The entire concept of sales training is based upon the concept that it's possible to "clone" sales talent. The same is true of sales technology, which is supposed to make every sales rep follow best practices and thereby become successful. I'm not sure that those promises are realistic. In fact, I strongly suspect that they're basically horse manure.


You've probably heard of the 80/20 rule which is generally expressed as:

"20 percent of your sales reps generate 80 percent of the revenue while the other 80 percent of your reps generate the remaining 20 percent of revenue."
Turns out that 80/20 rule isn't completely true, but it's almost true. According to pretty massive survey conducted by the sales scientists at CSO Insights, over a broad swath of firms, the top 20 percent of sales reps are generating 61.5 percent of revenue. That's not 80 percent of the revenue, but it's still a high number. And it means that the "non-top" sales reps aren't being very productive.

Now think about this for a minute. Over the past 50 years, sales groups have probably spent over $100 billion on sales training. And over the past ten years, sales technology (CRM, Sales 2.0, etc.) has been purchased like hotcakes...to the tune of many billions of dollars more in investment.
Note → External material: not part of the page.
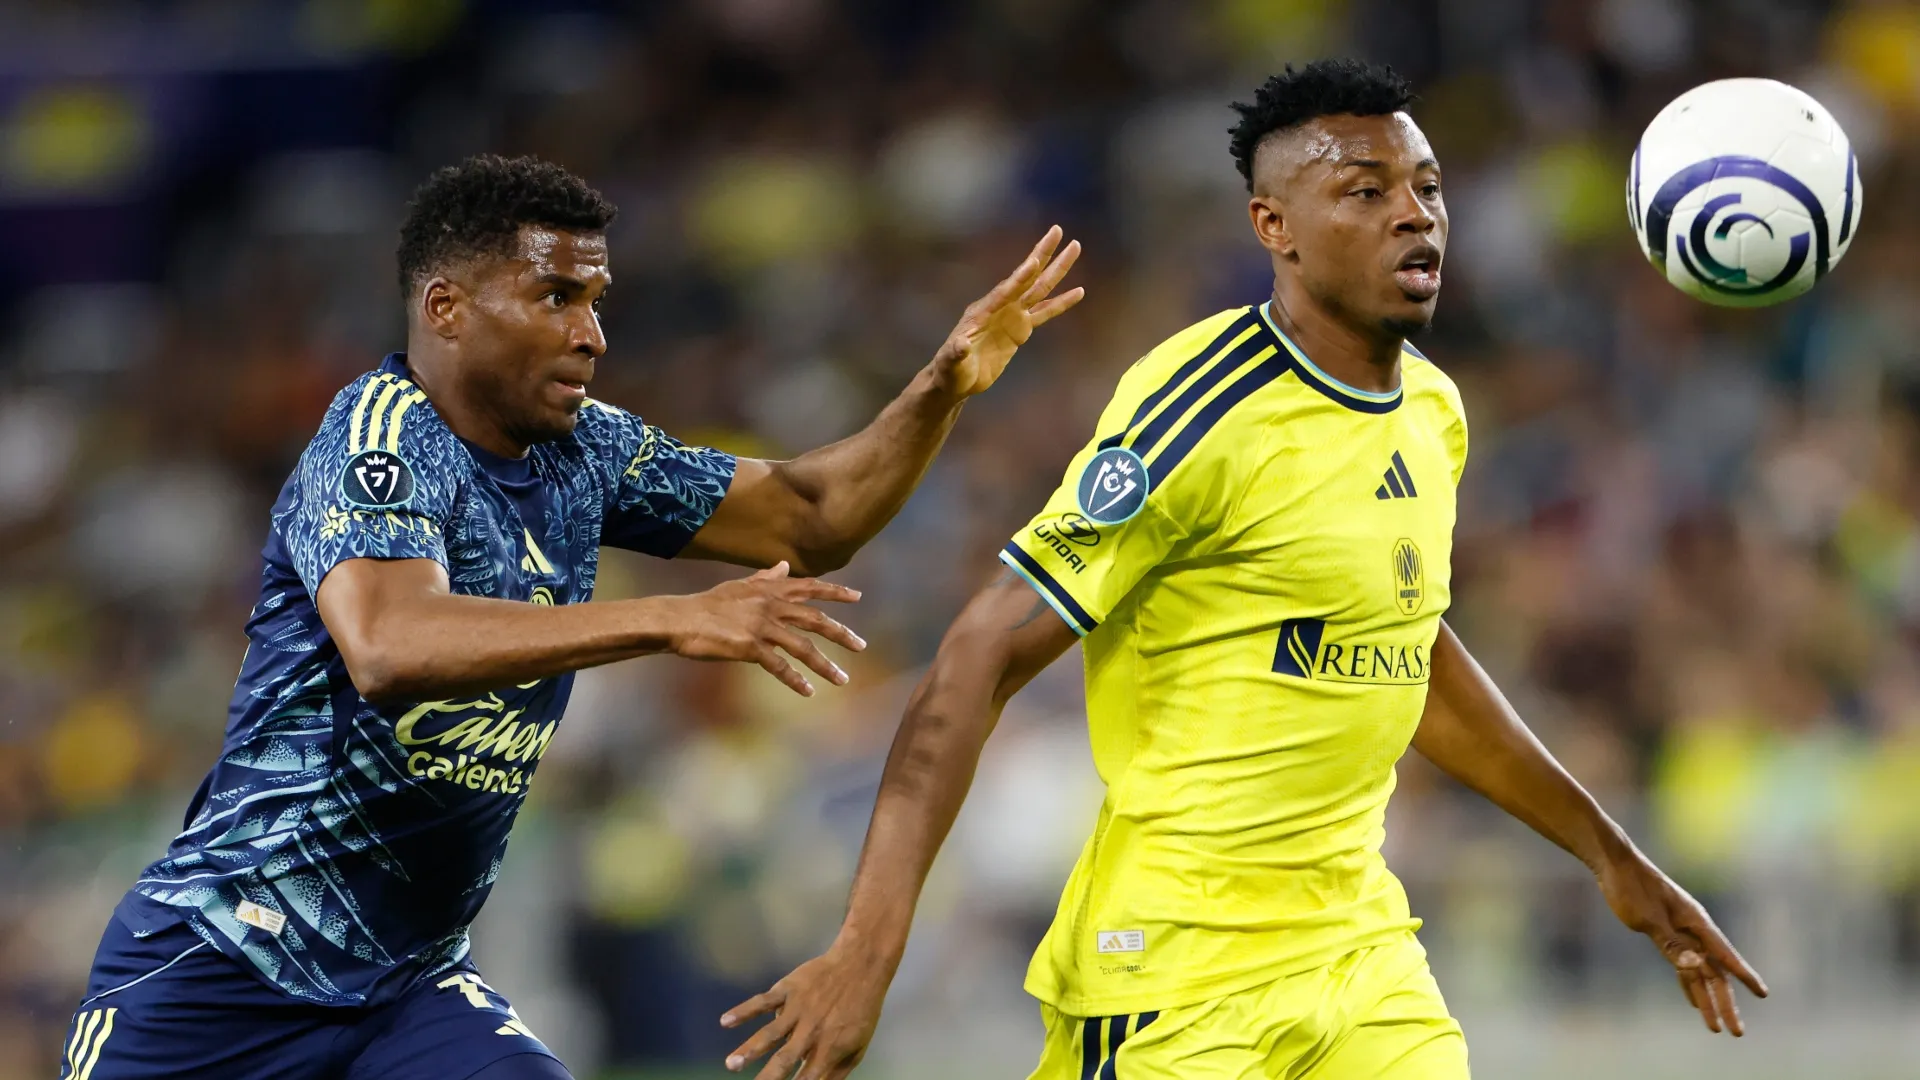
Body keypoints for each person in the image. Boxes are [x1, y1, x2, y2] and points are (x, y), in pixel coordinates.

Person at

All that money spent -- and all that time spent learning new sales techniques and technology -- and you're telling me that one out of five sales reps is still SIX TIMES MORE FREAKIN' PRODUCTIVE than the other four?!? What gives? Seriously! What gives?

Remember, this is what happens inside organizations that presumably have the exact same training programs and exact same technology for every rep. I'm forced to conclude:

  1. Sales managers are HORRIBLE at hiring.
  2. Sales training doesn't work very well.
  3. Neither does sales technology.
  4. Sales stars are born, not made.
Maybe I'm wrong, but that's how it seems to me.

READERS: What do you think? Is building a "world class" sales team -- where everyone is a top performer -- an impossible feat?